The professional critics were much more supportive. At this year’s Golden Horse Awards, which took place in Taipei last weekend, Feng was named best director for Madame Bovary. Hong Kong filmmaker Anne Hui, a member of the selection jury, told Tencent Entertainment, a portal, that Feng had won because “as a mature filmmaker, he still demonstrates a lot of initiative and the ability to experiment”.
This year’s Golden Horse ceremony was dominated by mainland Chinese stars. Even though Fan did not win best actress, two other mainlanders – Zhou Dongyu and Ma Sichun – were named joint winner for their role in Soul Mate. Mainland actor Fan Wei, too, beat rivals Tony Leung Kai-fai and Jacky Cheung to win the best actor in Mr No Problem.
The successes struck a raw nerve with some Taiwanese. The awards, which used to be a showcase for the island’s once flourishing film industry, now serve as more of a reminder of the ailing fortunes of Taipei’s showbiz scene. While mainland actors and filmmakers took all the major gongs, the only bright spot for Taiwan was Lin Bo-hong winning best supporting actor for his role in At Café 6.
“Please host the show in China. I’m about to cough out blood,” complained one Taiwanese who attended the event. “People who aren’t familiar with the Golden Horse probably think it is a mainland film award given that all the winners were from China,” another vented.
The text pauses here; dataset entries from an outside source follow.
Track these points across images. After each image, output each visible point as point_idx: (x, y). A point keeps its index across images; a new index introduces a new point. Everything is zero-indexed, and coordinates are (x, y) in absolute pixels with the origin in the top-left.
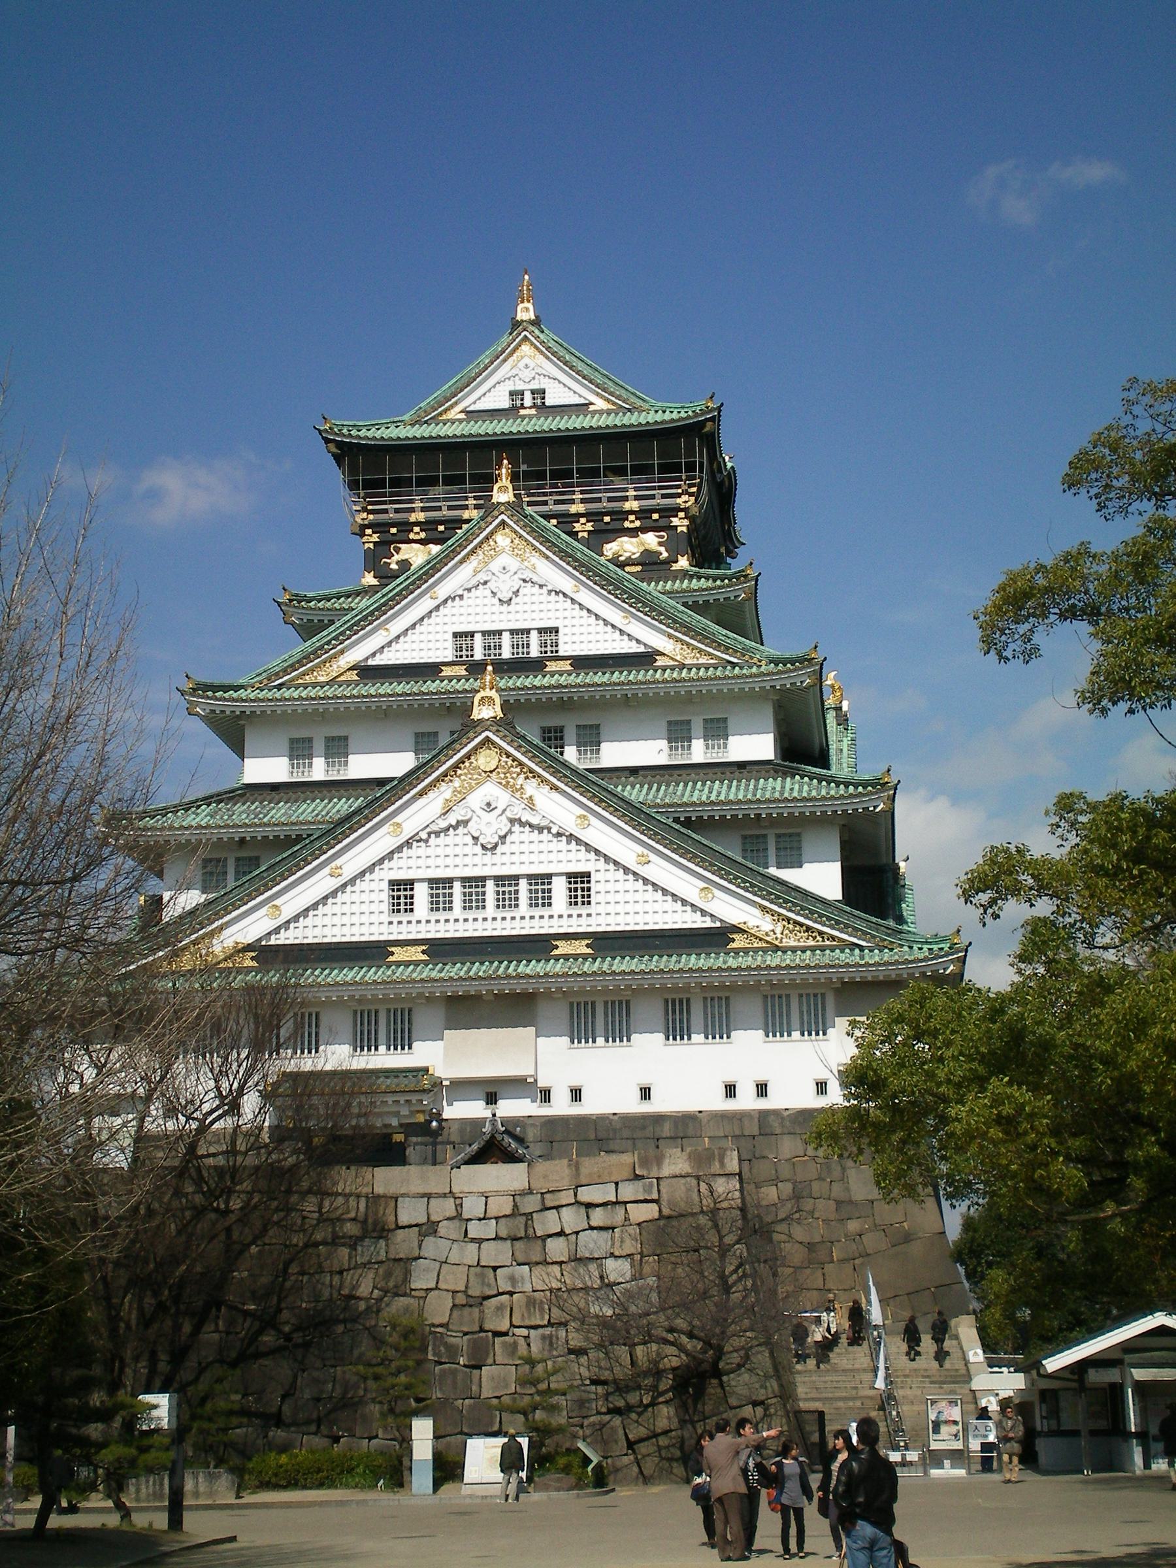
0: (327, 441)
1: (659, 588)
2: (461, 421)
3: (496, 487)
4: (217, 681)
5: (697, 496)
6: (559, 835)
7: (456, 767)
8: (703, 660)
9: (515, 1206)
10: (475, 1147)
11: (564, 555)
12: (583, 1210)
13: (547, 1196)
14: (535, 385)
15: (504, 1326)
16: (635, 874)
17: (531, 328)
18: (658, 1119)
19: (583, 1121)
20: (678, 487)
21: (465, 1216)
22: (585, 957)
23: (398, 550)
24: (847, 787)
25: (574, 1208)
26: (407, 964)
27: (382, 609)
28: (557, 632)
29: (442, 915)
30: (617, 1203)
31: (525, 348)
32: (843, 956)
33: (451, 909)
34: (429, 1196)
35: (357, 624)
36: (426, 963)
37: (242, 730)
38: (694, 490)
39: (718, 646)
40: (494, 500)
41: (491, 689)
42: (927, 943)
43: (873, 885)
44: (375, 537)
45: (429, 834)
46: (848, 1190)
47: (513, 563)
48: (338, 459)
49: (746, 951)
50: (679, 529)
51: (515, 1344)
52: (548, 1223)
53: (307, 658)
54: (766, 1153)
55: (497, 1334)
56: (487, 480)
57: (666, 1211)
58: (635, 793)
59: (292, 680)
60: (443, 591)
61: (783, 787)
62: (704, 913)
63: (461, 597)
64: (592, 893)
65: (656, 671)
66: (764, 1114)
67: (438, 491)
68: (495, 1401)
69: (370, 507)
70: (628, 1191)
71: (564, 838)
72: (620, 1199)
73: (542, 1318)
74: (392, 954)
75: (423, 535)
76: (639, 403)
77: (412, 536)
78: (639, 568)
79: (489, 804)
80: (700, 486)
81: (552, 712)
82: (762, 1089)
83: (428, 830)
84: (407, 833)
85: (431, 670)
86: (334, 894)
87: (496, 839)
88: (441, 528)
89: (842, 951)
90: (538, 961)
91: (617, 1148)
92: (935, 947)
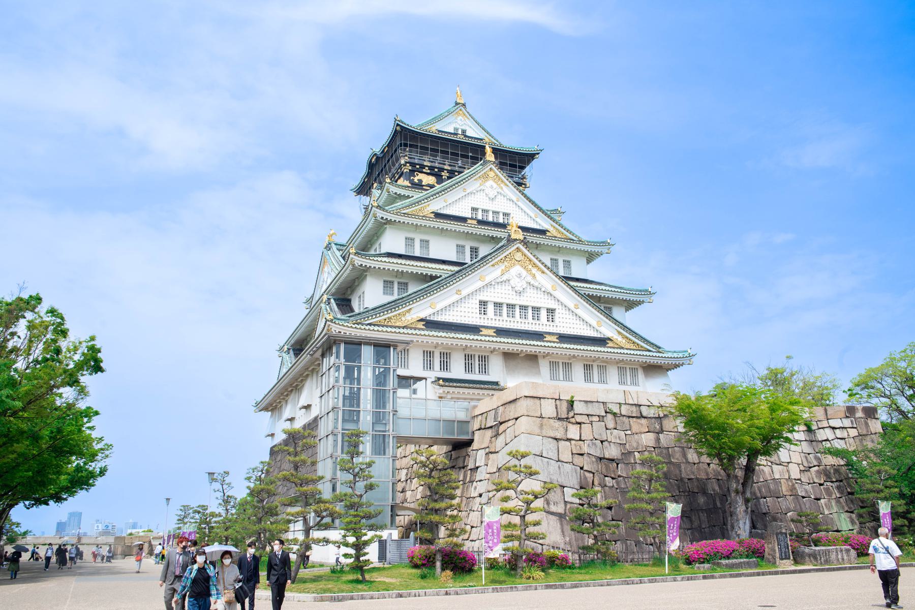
0: (398, 125)
14: (464, 128)
47: (495, 185)
84: (488, 279)
85: (463, 220)
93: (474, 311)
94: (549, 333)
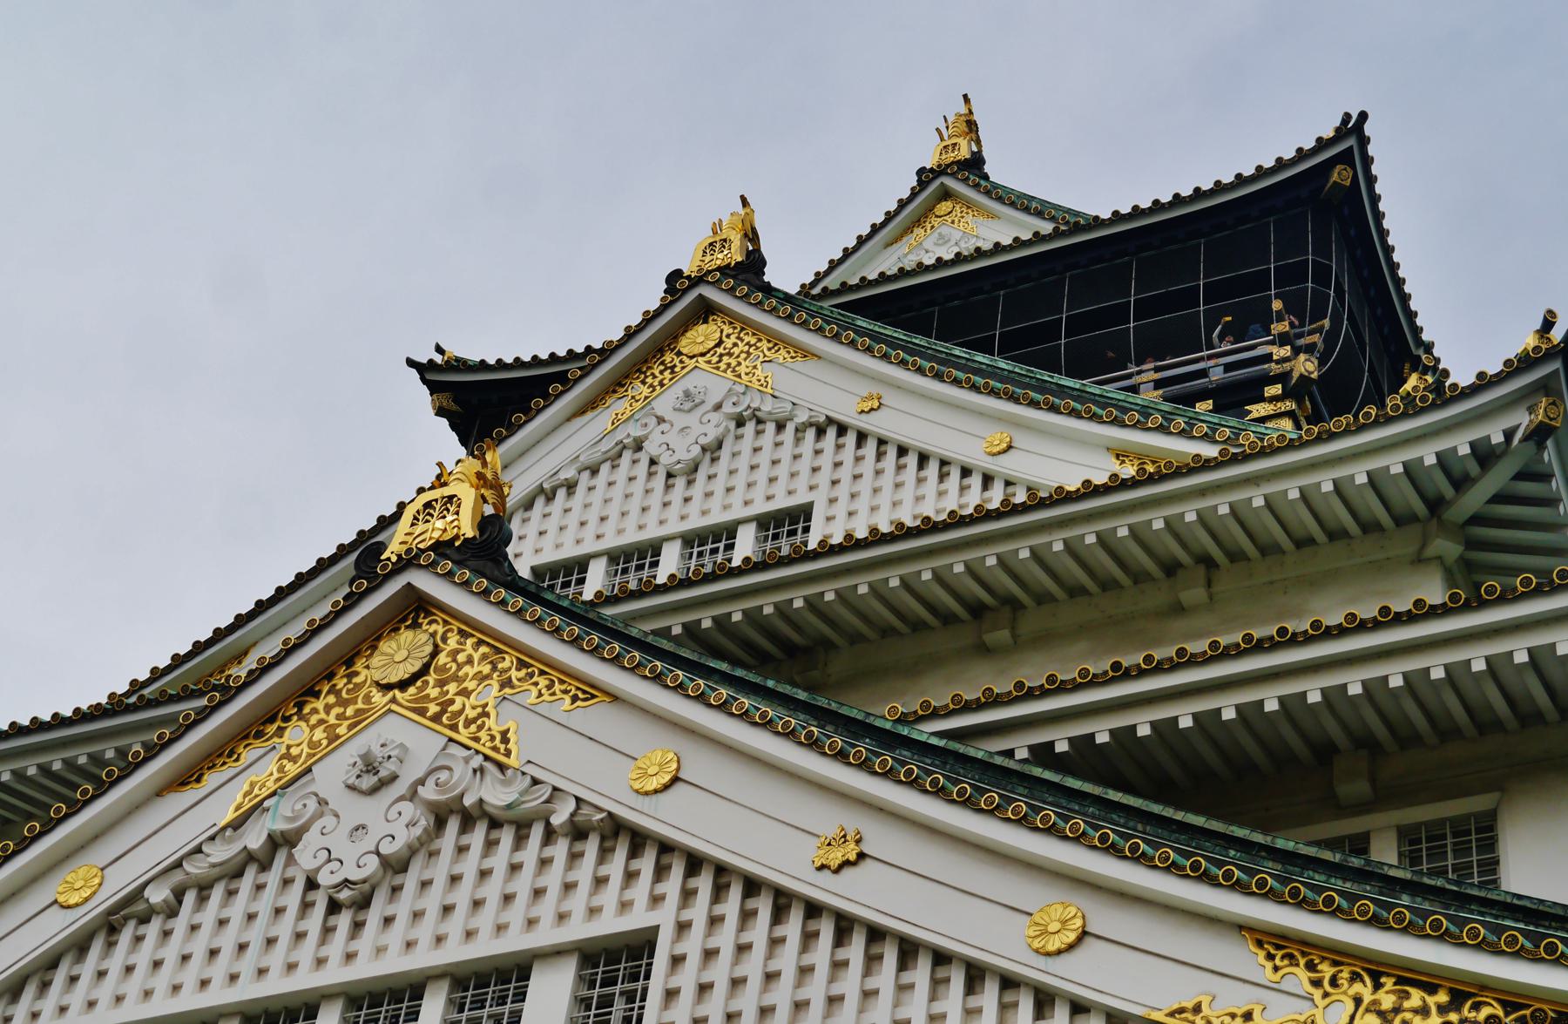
16: (813, 910)
28: (808, 519)
31: (945, 207)
45: (179, 894)
79: (370, 766)
83: (177, 877)
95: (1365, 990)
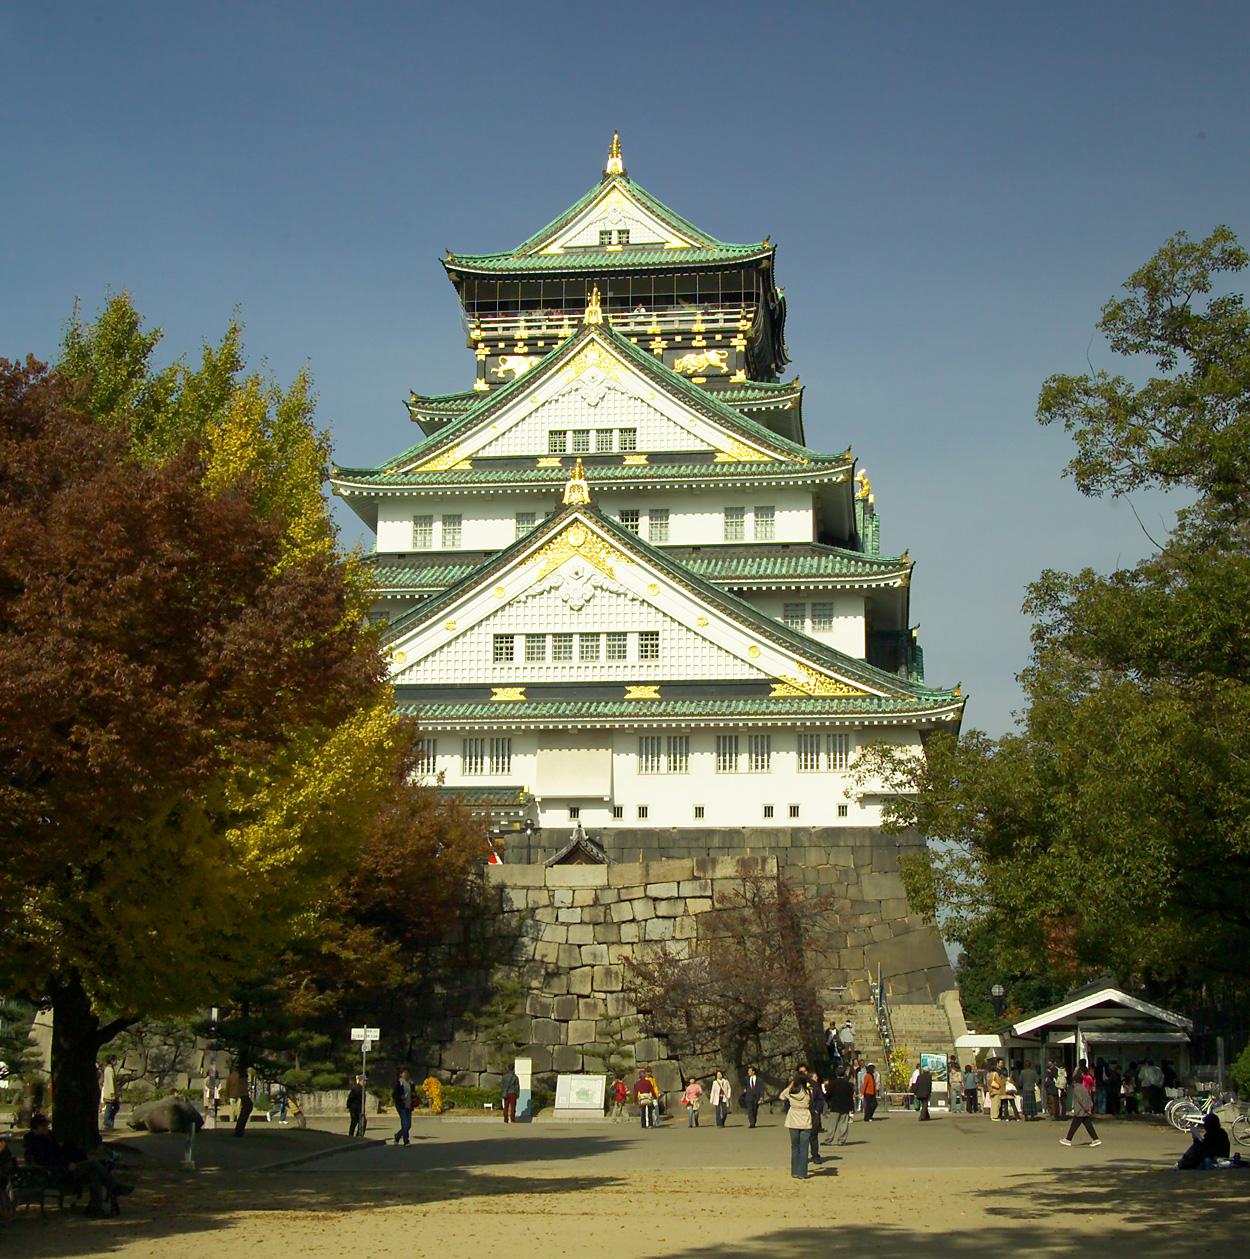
0: (449, 271)
1: (720, 396)
2: (559, 255)
3: (587, 310)
4: (356, 467)
5: (753, 321)
6: (633, 600)
7: (550, 541)
8: (756, 457)
9: (597, 898)
10: (564, 851)
11: (642, 368)
12: (651, 903)
13: (622, 891)
14: (623, 228)
15: (587, 990)
17: (619, 179)
18: (710, 833)
19: (648, 833)
20: (739, 313)
21: (556, 905)
22: (653, 701)
23: (504, 361)
24: (871, 566)
25: (645, 900)
26: (507, 703)
27: (490, 411)
29: (536, 664)
30: (679, 898)
32: (864, 705)
33: (543, 659)
34: (528, 888)
35: (470, 422)
36: (523, 703)
37: (377, 506)
38: (751, 316)
39: (769, 447)
40: (585, 322)
41: (580, 477)
42: (933, 695)
43: (892, 645)
44: (487, 351)
46: (861, 891)
48: (457, 285)
49: (785, 699)
50: (738, 349)
51: (595, 1006)
52: (623, 912)
53: (429, 449)
54: (795, 861)
55: (580, 996)
56: (580, 305)
57: (717, 906)
58: (697, 567)
59: (417, 468)
60: (541, 395)
61: (819, 565)
62: (751, 666)
63: (557, 401)
64: (660, 648)
65: (716, 466)
66: (796, 831)
67: (538, 314)
68: (580, 1048)
69: (483, 326)
70: (687, 889)
71: (638, 603)
72: (681, 895)
73: (617, 985)
74: (496, 694)
75: (526, 349)
76: (707, 242)
77: (516, 350)
78: (704, 380)
79: (577, 574)
80: (756, 313)
81: (628, 496)
82: (794, 811)
83: (526, 594)
85: (531, 461)
86: (449, 644)
87: (582, 602)
88: (541, 344)
89: (864, 701)
90: (614, 703)
91: (676, 855)
92: (940, 699)
93: (481, 656)
94: (638, 684)
95: (818, 676)
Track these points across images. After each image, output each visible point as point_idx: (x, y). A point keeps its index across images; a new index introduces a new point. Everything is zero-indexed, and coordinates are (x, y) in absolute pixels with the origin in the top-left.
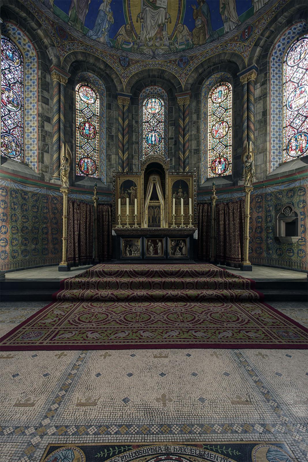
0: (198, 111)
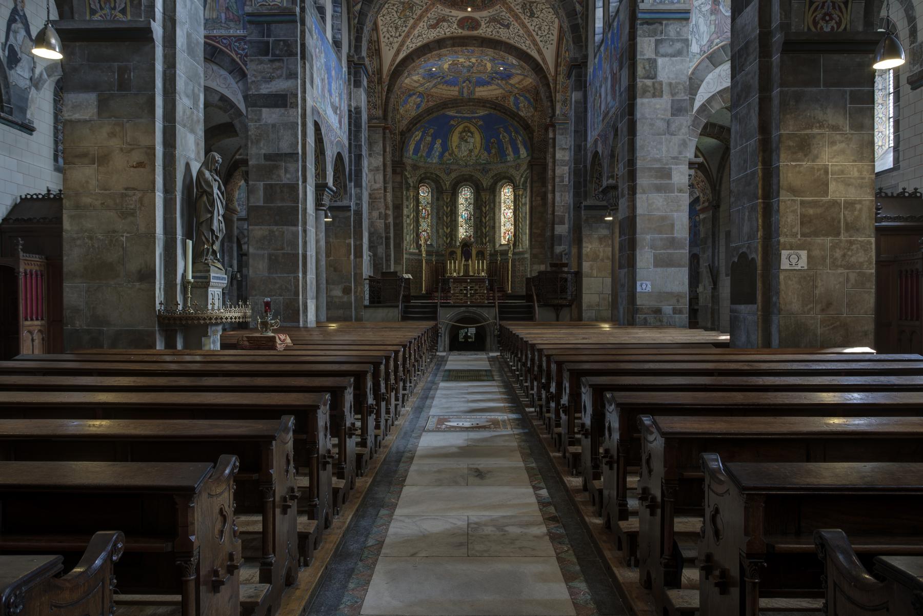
0: (494, 202)
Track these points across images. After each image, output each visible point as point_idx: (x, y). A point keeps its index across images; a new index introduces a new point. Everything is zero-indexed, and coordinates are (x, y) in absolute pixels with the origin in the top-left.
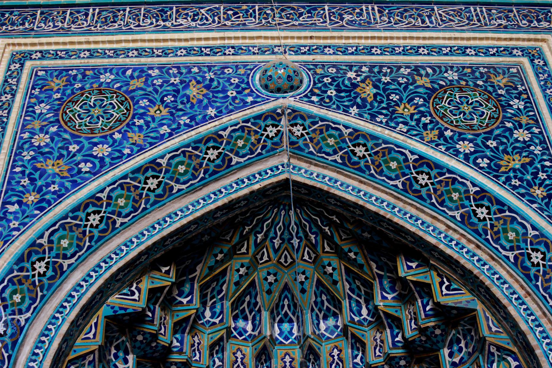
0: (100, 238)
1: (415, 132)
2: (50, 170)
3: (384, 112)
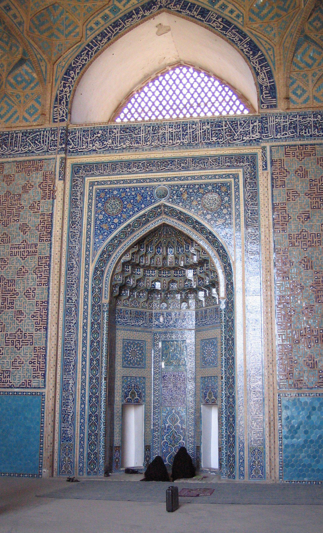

That said, Taiwan’s top director first diagnosed that the industry was drifting northwards a few years ago. In an interview with the New Cultural Newspaper in 2013, Lee Ang, the island’s most famous filmmaker, opined that the challenge from mainland China was inevitable because Taiwan’s film sector was made up of two types of genres – one is “boring art-house films” and the other “well, I don’t even know how to describe them”.
A shortage of investment is also crippling the island’s movie business. “Taiwan’s film industry is very short of money, while the mainland’s is flooded with cash. In recent years, the influx of capital into China’s film and television industry has not only pushed up the box office but also made the share prices of relevant Chinese media firms go up, thereby channelling even more investment into the sector,” says Chief Entertainment Officer, an entertainment blog.
As the backlash against this year’s Golden Horse awards has revealed, the fear in Taiwan is that its entertainment industry is going to be permanently outgunned.